Ms Cheryl Lee, 26, seorang delegasi COP yang lebih berpengalaman, mengatakan bahwa dia telah belajar bahwa pengalaman iklim tidak harus sama untuk didengar atau berdampak.

“Perubahan iklim benar-benar sesuatu yang mempengaruhi semua orang pada tingkat yang berbeda dengan dampak yang berbeda, dan itu tidak terlihat dengan cara tertentu. Saya pikir suara kami juga penting,” katanya.

“Singapura berada di tengah-tengah Asia Tenggara. Ini adalah tempat yang sangat menarik. Ada campuran budaya yang kaya. Kami adalah bagian dari Asia Tenggara, tetapi masalah iklim kami sangat berbeda.

“Saya telah menyadari bahwa perlu ada representasi diri global yang lebih kuat, dan secara umum, perspektif Global Selatan yang lebih kuat dalam kebijakan kami. Jadi, saya pikir itulah peran yang kami mainkan.”

Ms Swati Mandloi, 27, mengatakan bahwa Singapura memiliki peran yang kuat dan jelas dalam mendorong aksi perubahan iklim regional, termasuk menjadi pemain utama dalam “menciptakan sistem karbon yang baik dengan membiayai proyek, dengan mendekarbonisasi dan dengan menciptakan permintaan untuk solusi dan teknologi energi tertentu” .

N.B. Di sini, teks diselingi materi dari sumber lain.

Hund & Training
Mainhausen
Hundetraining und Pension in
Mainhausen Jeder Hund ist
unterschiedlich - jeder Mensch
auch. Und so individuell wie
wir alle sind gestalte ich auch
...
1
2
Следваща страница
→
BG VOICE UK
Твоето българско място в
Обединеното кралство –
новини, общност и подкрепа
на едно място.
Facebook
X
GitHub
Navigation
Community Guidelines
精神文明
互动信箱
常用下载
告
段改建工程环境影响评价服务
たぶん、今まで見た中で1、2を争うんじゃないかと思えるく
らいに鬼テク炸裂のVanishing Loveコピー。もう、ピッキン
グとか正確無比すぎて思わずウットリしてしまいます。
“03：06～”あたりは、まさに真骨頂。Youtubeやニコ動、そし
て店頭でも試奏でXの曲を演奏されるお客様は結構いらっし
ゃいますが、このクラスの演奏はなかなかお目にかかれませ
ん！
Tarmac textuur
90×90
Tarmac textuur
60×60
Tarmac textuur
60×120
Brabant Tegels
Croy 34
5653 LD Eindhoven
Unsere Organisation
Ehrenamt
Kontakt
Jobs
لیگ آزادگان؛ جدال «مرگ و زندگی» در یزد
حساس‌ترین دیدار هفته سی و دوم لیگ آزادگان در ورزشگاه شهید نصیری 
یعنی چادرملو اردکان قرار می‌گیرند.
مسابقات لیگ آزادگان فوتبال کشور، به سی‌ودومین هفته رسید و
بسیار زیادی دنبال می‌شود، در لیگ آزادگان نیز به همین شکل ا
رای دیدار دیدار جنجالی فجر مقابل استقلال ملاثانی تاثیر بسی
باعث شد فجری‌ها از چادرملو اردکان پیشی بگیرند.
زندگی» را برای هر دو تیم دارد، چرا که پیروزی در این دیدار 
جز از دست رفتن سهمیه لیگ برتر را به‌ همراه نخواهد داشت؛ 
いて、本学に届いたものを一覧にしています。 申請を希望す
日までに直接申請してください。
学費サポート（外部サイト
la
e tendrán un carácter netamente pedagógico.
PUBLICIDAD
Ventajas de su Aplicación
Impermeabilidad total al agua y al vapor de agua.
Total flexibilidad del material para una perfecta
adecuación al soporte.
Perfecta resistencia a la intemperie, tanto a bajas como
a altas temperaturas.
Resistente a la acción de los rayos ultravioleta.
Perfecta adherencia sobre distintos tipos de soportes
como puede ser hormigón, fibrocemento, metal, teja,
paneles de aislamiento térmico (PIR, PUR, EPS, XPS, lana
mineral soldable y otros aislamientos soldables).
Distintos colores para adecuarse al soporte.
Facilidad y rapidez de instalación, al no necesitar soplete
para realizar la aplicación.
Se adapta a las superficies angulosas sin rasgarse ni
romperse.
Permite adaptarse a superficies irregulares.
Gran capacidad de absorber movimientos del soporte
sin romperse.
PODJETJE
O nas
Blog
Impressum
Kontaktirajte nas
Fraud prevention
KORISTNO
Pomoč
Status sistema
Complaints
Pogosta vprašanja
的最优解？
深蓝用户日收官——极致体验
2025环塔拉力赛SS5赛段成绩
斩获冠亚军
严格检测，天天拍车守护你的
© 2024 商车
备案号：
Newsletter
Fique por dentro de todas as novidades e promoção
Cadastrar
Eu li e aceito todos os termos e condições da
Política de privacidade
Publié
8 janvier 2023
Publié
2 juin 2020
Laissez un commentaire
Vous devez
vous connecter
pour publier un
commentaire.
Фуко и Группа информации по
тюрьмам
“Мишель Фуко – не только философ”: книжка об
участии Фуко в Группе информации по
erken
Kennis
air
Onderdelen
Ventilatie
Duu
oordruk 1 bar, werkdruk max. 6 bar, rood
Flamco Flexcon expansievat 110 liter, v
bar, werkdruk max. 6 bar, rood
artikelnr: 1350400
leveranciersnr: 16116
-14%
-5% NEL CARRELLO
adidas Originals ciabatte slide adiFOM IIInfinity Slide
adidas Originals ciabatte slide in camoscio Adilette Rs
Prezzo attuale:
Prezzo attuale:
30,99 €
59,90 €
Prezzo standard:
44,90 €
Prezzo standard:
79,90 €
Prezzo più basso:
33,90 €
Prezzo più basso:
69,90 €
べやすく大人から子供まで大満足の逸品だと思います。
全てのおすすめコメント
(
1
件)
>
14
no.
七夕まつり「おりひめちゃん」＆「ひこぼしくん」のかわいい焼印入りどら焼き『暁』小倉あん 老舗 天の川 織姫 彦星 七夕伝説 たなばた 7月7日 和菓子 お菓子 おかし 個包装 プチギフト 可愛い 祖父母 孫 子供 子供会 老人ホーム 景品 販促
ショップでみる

Delegasi pemerintah Singapura ke Mesir datang dipersenjatai dengan janji iklim yang lebih baik – yang bertujuan untuk mencapai nol bersih karbon pada tahun 2050, alih-alih “secepatnya dapat dilakukan pada paruh kedua abad ini” yang dijanjikan sebelumnya.

Itu membawa negara itu sejalan dengan lebih dari 130 negara lain yang telah menjanjikan hal yang sama.

Ms Mandloi mengatakan dia didorong oleh target yang lebih ambisius dan tertarik untuk melihat bagaimana hal itu dapat disempurnakan dan diperbaiki.

“Banyak yang bisa dilakukan Singapura. Kami memiliki tujuan. Itu keren. Tetapi haruskah itu menjadi lebih ambisius? Ya. Tetapi pada titik ini, yang lebih penting adalah kita mulai melihat seluk beluknya, ”katanya.